Tuesday, October 16, 2012


As I have noted on this blog before, it saddens me that the Space Shuttle program has been scuttled. Growing up when I did, getting up in the middle of the night to watch the first lunar landing, each launch of a shuttle was a marvel to behold. 

One can only imagine what the people who put their blood, sweat, tears and even lives into our space program feel about it. Each time the shuttle sailed into space was a testament to man's ingenuity and hard work. 

But alas, I was not consulted when the decision was made. Perhaps I am too sentimental...perhaps the dollars and cents required to keep them flying was to high. I shall never understand the why of it...

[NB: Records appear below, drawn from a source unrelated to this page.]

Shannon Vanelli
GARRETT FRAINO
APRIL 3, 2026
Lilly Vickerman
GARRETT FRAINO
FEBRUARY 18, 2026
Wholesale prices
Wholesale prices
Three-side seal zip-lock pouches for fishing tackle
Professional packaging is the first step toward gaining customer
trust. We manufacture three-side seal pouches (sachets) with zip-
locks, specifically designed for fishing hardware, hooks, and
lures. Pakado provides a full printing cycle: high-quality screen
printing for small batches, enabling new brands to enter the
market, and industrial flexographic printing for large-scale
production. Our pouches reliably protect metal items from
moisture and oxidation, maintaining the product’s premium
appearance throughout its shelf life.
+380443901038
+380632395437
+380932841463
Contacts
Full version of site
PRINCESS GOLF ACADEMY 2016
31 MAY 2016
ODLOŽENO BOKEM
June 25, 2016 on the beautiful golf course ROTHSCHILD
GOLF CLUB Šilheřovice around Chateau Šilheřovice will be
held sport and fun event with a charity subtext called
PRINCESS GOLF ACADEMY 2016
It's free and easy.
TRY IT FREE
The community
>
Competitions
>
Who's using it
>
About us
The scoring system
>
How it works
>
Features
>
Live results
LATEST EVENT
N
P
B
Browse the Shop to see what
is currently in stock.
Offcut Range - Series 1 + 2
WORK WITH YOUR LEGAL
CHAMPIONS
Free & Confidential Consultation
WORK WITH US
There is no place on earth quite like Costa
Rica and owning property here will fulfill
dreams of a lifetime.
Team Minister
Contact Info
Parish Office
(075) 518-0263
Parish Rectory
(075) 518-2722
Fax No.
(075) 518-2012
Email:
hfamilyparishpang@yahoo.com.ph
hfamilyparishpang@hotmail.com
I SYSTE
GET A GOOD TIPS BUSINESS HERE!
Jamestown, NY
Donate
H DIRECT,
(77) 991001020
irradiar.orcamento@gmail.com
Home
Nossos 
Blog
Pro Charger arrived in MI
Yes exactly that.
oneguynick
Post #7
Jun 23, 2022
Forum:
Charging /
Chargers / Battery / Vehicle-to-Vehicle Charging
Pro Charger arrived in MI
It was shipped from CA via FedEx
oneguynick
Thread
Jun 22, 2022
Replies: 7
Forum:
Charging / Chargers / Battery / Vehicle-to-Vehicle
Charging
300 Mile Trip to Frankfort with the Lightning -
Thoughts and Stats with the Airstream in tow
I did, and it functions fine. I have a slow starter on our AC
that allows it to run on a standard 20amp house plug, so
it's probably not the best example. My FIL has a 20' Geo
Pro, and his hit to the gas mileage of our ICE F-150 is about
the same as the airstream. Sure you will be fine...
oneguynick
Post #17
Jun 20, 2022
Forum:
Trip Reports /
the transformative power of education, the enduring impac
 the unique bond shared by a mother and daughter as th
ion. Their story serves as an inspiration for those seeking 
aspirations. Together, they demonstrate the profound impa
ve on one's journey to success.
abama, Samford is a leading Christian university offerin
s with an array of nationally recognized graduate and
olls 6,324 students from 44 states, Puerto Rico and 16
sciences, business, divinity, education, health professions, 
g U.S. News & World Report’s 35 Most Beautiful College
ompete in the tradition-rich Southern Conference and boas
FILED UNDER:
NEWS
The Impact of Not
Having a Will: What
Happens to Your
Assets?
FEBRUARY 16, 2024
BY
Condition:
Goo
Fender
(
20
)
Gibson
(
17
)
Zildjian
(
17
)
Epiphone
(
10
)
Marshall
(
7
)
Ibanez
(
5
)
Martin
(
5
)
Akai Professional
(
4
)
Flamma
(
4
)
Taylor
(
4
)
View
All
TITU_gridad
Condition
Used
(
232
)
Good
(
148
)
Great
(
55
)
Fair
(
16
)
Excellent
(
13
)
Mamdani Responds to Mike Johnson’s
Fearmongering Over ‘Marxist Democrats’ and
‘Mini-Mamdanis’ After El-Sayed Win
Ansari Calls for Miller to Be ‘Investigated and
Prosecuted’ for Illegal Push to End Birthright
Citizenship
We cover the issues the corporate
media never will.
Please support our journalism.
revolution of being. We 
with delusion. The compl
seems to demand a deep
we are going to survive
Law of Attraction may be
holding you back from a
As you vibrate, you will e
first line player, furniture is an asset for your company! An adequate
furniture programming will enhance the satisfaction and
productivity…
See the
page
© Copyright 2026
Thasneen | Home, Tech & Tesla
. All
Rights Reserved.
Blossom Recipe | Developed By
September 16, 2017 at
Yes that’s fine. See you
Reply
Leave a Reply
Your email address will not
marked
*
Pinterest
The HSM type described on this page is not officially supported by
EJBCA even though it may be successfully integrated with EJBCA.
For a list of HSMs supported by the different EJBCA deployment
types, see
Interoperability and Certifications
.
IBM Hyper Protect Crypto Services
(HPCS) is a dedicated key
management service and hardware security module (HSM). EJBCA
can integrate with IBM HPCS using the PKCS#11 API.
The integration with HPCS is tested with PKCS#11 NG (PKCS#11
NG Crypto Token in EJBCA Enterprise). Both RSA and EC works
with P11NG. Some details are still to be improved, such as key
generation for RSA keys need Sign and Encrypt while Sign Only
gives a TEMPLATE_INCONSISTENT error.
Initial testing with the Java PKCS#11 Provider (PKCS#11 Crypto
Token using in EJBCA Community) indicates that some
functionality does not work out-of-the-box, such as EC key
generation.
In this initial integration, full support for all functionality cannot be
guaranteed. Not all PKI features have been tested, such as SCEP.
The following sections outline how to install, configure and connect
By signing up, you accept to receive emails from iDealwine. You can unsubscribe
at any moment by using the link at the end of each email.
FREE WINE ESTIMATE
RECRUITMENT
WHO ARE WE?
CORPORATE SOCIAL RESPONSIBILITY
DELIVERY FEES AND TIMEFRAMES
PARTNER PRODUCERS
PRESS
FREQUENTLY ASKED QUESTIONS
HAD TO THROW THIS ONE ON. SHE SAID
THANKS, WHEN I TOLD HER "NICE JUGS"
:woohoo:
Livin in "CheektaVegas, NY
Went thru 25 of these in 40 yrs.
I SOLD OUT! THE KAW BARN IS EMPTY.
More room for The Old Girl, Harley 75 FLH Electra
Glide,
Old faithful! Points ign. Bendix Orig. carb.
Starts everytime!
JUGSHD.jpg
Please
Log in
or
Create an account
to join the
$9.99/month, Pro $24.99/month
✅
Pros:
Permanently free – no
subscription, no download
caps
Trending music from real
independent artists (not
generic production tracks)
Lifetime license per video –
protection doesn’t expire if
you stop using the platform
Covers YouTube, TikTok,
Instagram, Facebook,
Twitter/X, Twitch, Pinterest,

Endeavour was finally lodged at its retirement home Monday following a slow weekend parade through city streets that turned out to be a logistical headache. After a 12-mile weave past trees and utility poles that included thousands of adoring onlookers, flashing cameras and even the filming of a TV commercial, Endeavour arrived at the California Science Center Sunday.

Endeavour's arrival in Los Angeles was a homecoming. It may have zipped around the Earth nearly 4,700 times, but its roots are solidly grounded in California. Its main engines were fashioned in the San Fernando Valley. The heat tiles were invented in Silicon Valley. Its "fly-by-wire" technology was developed in the Los Angeles suburb of Downey. In 1991, it rolled off the assembly line in the Mojave Desert to replace Challenger, which blew up during liftoff in 1986.